27 Aralık 2018 Perşembe

Lemmy üzerine: Biyografi değil duygusal bir yazı



28 Aralık 2015 tarihinde Lemmy Kilmister'i yitirmiştik. 
Ölümünün 3 yılında Meral Akman'ın yazısıyla onu anıyoruz.





UMUTSUZ BİR AŞK HİKAYESİ


Ian Fraser Kilmister, resmi kayıtlara göre 24 Aralık 1945 yılında Burslem, Stoke-on-Trent İngiltere’de doğdu, ama hepinizin bildiği gibi eski çağlardan beri Odin, Zeus, Seth ya da Crom gibi isimlerle biliniyor. Son tezahüründe bize kovboy şapkası ve çizmeleri ile göründü, yıldırımlar saçmak için bas gitar kullanıyor ve gücünü yüzündeki bende saklıyor. Üç yıldır fiziksel suretine bürünmeden aramızda dolaşıyor, başka boyutlarda dişine göre bir rakip arıyor. Hepiniz şakayı biliyorsunuz
       - Tanrı ile Lemmy güreşse kim kazanır?
       - Bu mümkün değil çünkü Lemmy Tanrıdır.
Bu yazı bir bilgilendirme yazısı olmayacak, bir faninin, bir Tanrı hakkında “güzellemesi” diyebilirsiniz, “umutsuz bir aşk hikayesi” diyebilirsiniz, hatta “o kadar da abartma” bile diyebilirsiniz, ama siz ne derseniz deyin, bu duygusal bir yazı olacak.
Erkeklerden hoşlanan cinstenseniz, bir rock yıldızından etkilenmemek için...rock müzik dinlemiyor olmanız gerekir. Nitekim Lemmy Bey de bu varsayımdan yola çıkarak, rock’n roll sever hatunları baştan çıkartmak için müzisyen olmaya karar vermiş. Her ne kadar bir büyük içtikten sonra bu beyanatlarda bulunmuş olsa da, en sevdiği parçalarını, popülerlikten çok uzak, şöhret iddiası olmayan Sam Gopal gibi Malezyalı bir tabla üstadı tarafından yürütülen projede yapması, büyük göğüslere olduğu kadar müzisyenliğe de hayran olduğunu gösteriyor bence. Kısa süreli Sam Gopal birlikteliği ve bir albümden sonra Hawkwind’e geçer. Kafası kendinden dumanlı bu gruptan ayrılma sebebinin, “kafası dumanlı olduğu için” konseri kaçırması olması ironik olarak görülebilir. Bu ayrılığın hemen arkasından Motörhead gelir, Hawkwind’e nasıl kızmışsa yeni grubunun adını, Hawkwind için bestelediği son parça olarak seçer. Bir Tanrıyı kızdırmak hiç akıllıca bir şey değil, her ne kadar Hawkwind sürekli değişen ilk on listemde sık sık yer alsa da, bir seçim yapmam gerektiğinde Motörhead seçmek için fazla düşünmem. Yani Motörhead bir süre sonra Hawkwind’den biraz daha fazla meşhur olur.

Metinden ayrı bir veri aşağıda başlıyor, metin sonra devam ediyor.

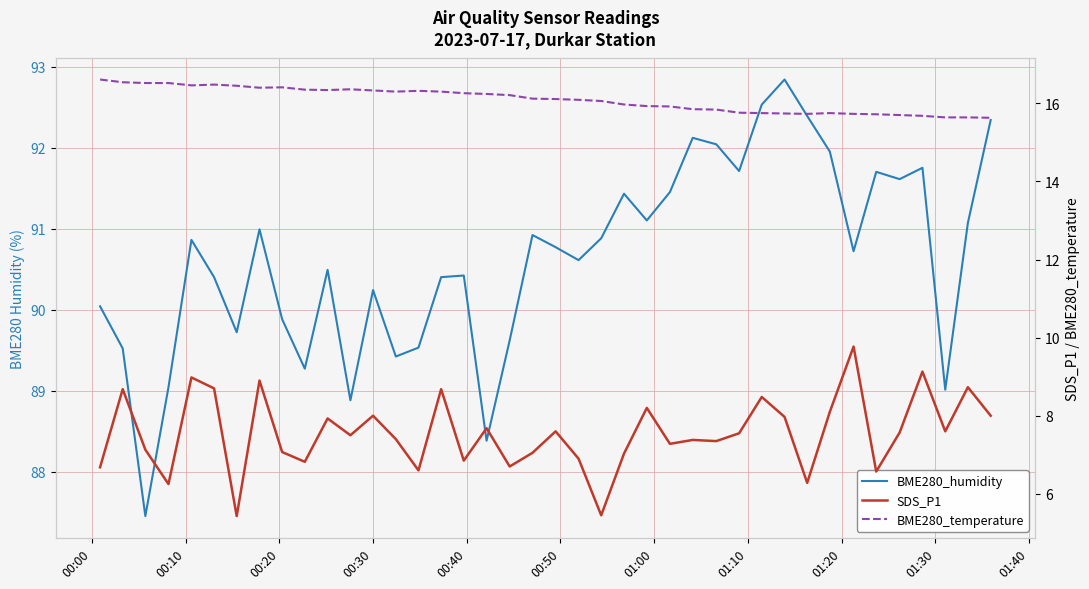

What is the greatest value displayed?

92.8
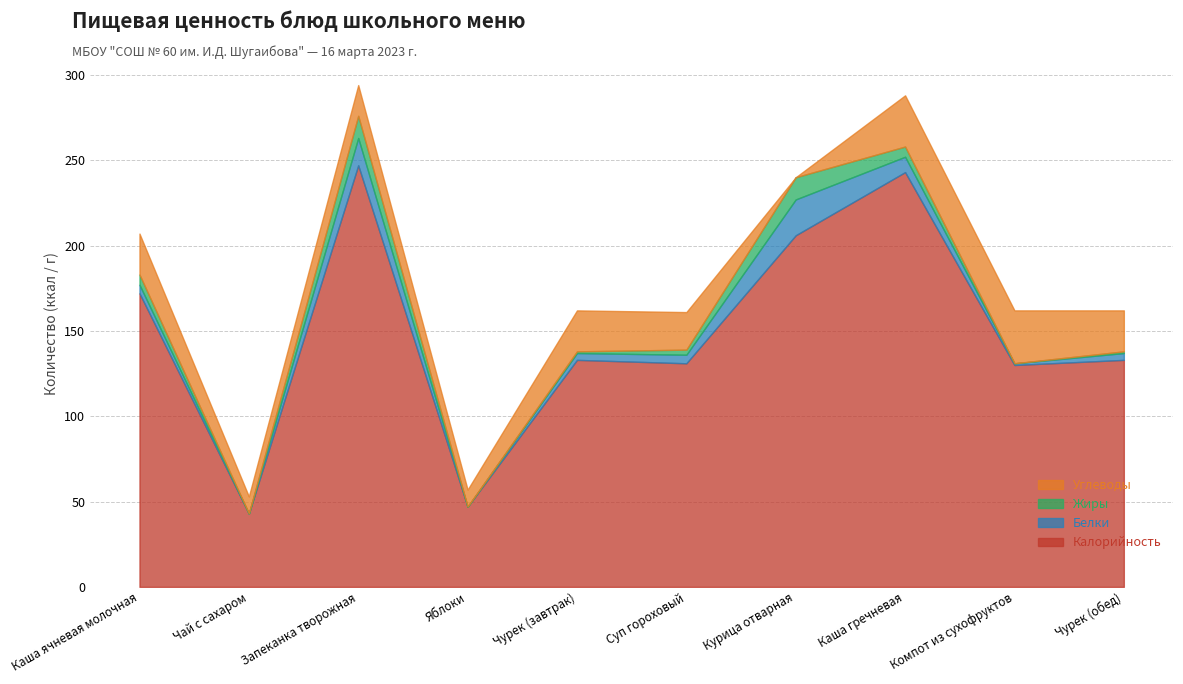

List the series in order of their peak value, highest first.

Калорийность, Углеводы, Белки, Жиры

Bu duygusal bir yazı olacak, çünkü, “sex and drugs and (bilhassa) rock’n roll” düsturundan bir an bile ödün vermeyen, buna karşılık, "bütün hayatın boyunca kullandığın alkolün, uyuşturucunun, sigaranın haddi hesabi yokken hala hayatta olmanı neye borçlusun” diye soranlara "bu soruya cevap verip, sevdiğim çok insanın ölümüne sebep olan bir yasam tarzının reklamını yapmayacağım" diye cevap verecek kadar sorumluluk sahibi olan, ama bir süt reklamında bolca küfür edebilen birinden bahsetmeye çalışıyorum. 
Üniformalara, silahlara ve bıçaklara meraklı olan ama hiç bir canlı varlığı incitmemiş, “kadın düşkünlüğü” dillere destan ama hakkında tek bir taciz haberi olmayan, dünyanın en gürülütlü grubunda çalmasına rağmen kendini bir punkçı ve grubunu blues grubu olarak gören, karşısında önünü ilikleyen yeni nesil rock tayfasnının parçalarını yorumlamaktan çekinmeyen mütevazi bir Tanrı hakkında yazıyorum. Sıradan bir insan gibi, her gün aynı bara gidiyor, viski ve kolasını içiyor, tek kollu ile oyun oynuyor, sonra bir konserde hırlayarak, Crom gibi kaderine müdahale etmediği insanlığın son durumunu özetliyor.
“We are worse than animals, we hunger for the kill.
 We put our faith in maniacs the triumph of the will,
 We kill for money, wealth and lust, for this we should be damned.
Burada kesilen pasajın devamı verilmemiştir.